Interior of the Temple of Jupiter.
Her expression and manner forcibly reminded Fabiola of that abstracted and mysterious look, which she had so often noticed in Agnes; and though in the child it was more tender and graceful, in the maid it seemed more earnest and oracular. “How enthusiastic and excitable an Eastern temperament is, to be sure!” thought Fabiola, as she gazed upon her slave. “No wonder the East should be thought the land of poetry and inspiration.” When she saw Syra relaxed from the evident tension of her mind, she said, in as light a tone as she could assume: “But, Syra, can you think that a Being such as you have described, far beyond all the conception of ancient fable, can occupy Himself with constantly watching the actions, still more the paltry thoughts, of millions of creatures?”
“It is no occupation, lady, it is not even choice. I called Him light. Is it occupation or labor to the sun to send his rays through the crystal of this fountain, to the very pebbles in its bed? See how, of themselves they disclose, not only the beautiful, but the foul that harbors there; not only the sparkles that the falling drops strike from its rough sides; not only the pearly bubbles that merely rise, glisten for a moment, then break against the surface; not only the golden fish that bask in their light, but black and loathsome creeping things, which seek to hide and bury themselves in dark nooks below, and cannot; for the light pursues them. Is there toil or occupation in all this, to the sun that thus visits them? Far more would it appear so, were he to restrain his beams at the surface of the transparent element, and hold them back from throwing it into light.

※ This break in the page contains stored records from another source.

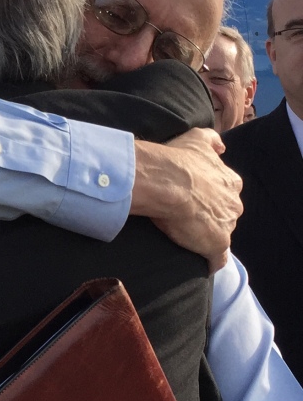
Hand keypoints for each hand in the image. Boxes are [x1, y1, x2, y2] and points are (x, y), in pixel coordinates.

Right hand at [130, 128, 241, 271]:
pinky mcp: (216, 244)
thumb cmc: (177, 160)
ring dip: (206, 236)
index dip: (209, 196)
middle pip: (225, 214)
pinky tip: (198, 261)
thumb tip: (221, 146)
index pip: (226, 192)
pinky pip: (216, 259)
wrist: (165, 182)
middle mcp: (234, 203)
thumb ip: (211, 139)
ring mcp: (227, 225)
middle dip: (210, 216)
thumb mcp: (196, 138)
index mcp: (230, 182)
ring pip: (220, 234)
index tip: (193, 197)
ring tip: (184, 235)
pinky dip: (209, 261)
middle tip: (186, 216)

And what he does here he does in the next stream, and in that which is a thousand miles off, with equal ease; nor can any imaginable increase of their number, or bulk, lead us to fancy, or believe, that rays would be wanting, or light would fail, to scrutinize them all.”
“Your theories are beautiful always, Syra, and, if true, most wonderful,” observed Fabiola, after a pause, during which her eyes were fixedly contemplating the fountain, as though she were testing the truth of Syra’s words.
“And they sound like truth,” she added; “for could falsehood be more beautiful than truth? But what an awful idea, that one has never been alone, has never had a wish to oneself, has never held a single thought in secret, has never hidden the most foolish fancy of a proud or childish brain, from the observation of One that knows no imperfection. Terrible thought, that one is living, if you say true, under the steady gaze of an Eye, of which the sun is but a shadow, for he enters not the soul! It is enough to make one any evening commit self-destruction, to get rid of the torturing watchfulness! Yet it sounds so true!”
Fabiola looked almost wild as she spoke these words. The pride of her pagan heart rose strong within her, and she rebelled against the supposition that she could never again feel alone with her own thoughts, or that any power should exist which could control her inmost desires, imaginings, or caprices. Still the thought came back: “Yet it seems so true!” Her generous intellect struggled against the writhing passion, like an eagle with a serpent; more with eye, than with beak and talons, subduing the quailing foe. After a struggle, visible in her countenance and gestures, a calm came over her. She seemed for the first time to feel the presence of One greater than herself, some one whom she feared, yet whom she would wish to love. She bowed down her mind, she bent her intelligence to His feet; and her heart too owned, for the first time, that it had a Master, and a Lord.
Syra, with calm intensity of feeling, silently watched the workings of her mistress’s mind. She knew how much depended on their issue, what a mighty step in her unconscious pupil’s religious progress was involved in the recognition of the truth before her; and she fervently prayed for this grace.